→ ASSIGNMENT
Your answer should be one number: how many lines of the records hold the string "state".

>>>>>

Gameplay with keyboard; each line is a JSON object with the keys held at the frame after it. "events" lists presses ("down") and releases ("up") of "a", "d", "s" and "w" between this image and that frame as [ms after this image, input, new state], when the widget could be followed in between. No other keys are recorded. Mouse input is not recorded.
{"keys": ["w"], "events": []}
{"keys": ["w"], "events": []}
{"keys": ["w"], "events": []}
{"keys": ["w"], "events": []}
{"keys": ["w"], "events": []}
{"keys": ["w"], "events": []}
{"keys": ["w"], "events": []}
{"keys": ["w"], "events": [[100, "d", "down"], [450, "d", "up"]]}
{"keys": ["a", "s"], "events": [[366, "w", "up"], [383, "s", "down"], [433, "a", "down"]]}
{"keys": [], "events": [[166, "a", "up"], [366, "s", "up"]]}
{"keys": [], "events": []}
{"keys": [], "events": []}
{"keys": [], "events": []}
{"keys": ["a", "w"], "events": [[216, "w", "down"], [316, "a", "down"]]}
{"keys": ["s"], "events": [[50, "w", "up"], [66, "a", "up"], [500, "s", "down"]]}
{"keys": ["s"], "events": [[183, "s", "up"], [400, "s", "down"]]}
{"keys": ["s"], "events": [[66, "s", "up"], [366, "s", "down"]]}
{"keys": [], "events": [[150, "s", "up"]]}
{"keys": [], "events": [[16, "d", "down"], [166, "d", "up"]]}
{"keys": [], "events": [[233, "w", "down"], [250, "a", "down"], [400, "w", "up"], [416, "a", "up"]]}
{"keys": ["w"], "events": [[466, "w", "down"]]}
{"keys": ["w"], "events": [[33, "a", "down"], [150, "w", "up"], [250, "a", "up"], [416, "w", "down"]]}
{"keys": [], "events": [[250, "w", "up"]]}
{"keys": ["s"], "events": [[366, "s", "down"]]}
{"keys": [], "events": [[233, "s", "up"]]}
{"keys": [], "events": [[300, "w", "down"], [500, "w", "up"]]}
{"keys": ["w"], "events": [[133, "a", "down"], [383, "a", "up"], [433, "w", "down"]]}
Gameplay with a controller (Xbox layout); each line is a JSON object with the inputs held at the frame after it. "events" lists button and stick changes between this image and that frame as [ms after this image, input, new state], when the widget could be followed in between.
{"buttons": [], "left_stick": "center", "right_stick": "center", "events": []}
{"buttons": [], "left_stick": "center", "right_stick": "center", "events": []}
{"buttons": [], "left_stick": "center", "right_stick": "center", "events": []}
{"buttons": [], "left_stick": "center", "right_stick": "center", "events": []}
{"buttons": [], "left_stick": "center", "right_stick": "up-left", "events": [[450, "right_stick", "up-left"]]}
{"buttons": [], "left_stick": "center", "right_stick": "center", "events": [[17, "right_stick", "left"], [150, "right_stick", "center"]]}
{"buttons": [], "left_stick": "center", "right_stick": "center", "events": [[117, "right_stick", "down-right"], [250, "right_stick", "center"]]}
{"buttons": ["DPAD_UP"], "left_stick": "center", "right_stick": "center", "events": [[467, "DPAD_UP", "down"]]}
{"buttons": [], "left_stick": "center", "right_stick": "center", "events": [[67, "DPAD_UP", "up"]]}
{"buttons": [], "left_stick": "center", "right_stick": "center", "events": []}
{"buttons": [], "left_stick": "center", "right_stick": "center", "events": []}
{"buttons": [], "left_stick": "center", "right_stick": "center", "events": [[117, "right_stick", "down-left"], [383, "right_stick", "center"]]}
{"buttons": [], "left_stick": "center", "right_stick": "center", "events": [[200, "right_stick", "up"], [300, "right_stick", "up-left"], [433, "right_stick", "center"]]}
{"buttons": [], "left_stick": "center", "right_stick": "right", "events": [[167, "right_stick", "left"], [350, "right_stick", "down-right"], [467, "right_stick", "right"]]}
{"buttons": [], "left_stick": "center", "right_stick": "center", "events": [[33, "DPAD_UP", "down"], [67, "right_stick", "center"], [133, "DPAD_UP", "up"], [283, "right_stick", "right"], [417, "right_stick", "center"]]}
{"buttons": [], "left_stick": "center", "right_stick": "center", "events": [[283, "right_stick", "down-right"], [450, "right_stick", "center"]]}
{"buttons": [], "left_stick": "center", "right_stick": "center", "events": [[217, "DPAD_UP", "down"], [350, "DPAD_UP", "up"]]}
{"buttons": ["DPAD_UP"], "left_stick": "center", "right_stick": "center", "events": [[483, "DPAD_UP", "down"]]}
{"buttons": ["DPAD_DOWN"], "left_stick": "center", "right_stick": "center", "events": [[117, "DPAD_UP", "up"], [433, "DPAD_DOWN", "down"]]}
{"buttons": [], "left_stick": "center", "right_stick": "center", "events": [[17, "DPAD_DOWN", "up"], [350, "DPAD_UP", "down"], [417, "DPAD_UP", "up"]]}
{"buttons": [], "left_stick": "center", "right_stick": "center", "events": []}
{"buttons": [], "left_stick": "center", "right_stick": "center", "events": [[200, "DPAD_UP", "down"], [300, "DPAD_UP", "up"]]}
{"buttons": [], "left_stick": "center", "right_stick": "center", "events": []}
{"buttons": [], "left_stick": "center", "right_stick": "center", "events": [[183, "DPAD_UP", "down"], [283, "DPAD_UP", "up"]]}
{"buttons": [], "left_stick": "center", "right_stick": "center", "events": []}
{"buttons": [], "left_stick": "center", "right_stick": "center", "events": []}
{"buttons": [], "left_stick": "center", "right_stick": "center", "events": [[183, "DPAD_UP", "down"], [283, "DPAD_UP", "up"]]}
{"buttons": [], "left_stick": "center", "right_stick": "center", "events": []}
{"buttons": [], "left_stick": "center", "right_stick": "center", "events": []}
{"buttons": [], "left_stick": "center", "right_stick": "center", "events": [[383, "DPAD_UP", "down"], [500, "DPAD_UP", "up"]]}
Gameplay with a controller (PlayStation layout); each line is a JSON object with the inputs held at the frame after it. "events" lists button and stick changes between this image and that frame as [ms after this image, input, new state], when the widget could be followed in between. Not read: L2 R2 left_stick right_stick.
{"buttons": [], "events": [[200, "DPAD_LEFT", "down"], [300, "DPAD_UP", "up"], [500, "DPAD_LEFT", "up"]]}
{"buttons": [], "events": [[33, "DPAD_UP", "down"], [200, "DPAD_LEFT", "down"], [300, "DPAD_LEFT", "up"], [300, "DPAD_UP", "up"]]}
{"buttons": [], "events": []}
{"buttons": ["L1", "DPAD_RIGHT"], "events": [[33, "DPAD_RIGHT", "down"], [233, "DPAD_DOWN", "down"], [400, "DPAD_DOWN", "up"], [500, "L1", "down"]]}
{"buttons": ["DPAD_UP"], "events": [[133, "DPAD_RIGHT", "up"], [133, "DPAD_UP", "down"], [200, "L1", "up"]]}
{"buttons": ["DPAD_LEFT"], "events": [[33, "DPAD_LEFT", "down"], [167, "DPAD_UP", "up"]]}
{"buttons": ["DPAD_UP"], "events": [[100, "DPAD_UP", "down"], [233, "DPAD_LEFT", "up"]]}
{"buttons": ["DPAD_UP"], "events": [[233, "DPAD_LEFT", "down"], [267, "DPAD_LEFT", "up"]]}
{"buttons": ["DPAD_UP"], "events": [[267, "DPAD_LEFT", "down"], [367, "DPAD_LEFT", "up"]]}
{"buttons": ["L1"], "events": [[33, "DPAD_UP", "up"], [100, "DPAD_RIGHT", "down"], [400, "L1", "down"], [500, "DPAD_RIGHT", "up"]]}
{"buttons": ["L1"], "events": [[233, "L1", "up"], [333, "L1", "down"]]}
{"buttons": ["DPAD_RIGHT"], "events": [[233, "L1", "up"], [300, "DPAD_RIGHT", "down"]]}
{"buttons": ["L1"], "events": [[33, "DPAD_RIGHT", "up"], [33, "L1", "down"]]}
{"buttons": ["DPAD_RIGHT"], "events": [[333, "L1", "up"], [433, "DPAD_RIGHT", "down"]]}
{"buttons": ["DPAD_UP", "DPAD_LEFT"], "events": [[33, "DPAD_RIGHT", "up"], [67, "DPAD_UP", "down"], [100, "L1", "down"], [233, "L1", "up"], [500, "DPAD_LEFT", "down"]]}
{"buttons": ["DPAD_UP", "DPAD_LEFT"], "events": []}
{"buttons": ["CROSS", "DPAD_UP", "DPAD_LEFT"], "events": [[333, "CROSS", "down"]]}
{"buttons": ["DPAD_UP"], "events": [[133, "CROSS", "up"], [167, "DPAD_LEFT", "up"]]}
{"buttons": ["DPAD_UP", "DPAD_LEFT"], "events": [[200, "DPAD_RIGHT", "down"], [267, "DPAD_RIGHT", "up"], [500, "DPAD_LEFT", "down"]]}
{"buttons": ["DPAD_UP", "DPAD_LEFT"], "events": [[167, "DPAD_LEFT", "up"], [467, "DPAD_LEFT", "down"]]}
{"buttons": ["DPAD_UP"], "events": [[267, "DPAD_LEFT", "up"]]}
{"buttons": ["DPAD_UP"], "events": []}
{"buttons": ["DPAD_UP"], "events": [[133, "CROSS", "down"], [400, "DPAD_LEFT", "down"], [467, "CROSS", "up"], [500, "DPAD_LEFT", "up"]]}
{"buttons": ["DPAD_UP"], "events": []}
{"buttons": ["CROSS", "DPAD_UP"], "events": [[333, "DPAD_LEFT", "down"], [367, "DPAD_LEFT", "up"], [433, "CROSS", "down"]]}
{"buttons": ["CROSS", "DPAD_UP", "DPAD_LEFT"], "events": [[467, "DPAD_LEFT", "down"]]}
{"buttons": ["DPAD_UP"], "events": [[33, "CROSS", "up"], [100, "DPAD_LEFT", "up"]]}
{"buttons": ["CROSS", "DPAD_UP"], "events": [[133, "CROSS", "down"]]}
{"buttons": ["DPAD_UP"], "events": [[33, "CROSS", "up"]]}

<<<<<

→ SOLUTION TO THIS PROBLEM
3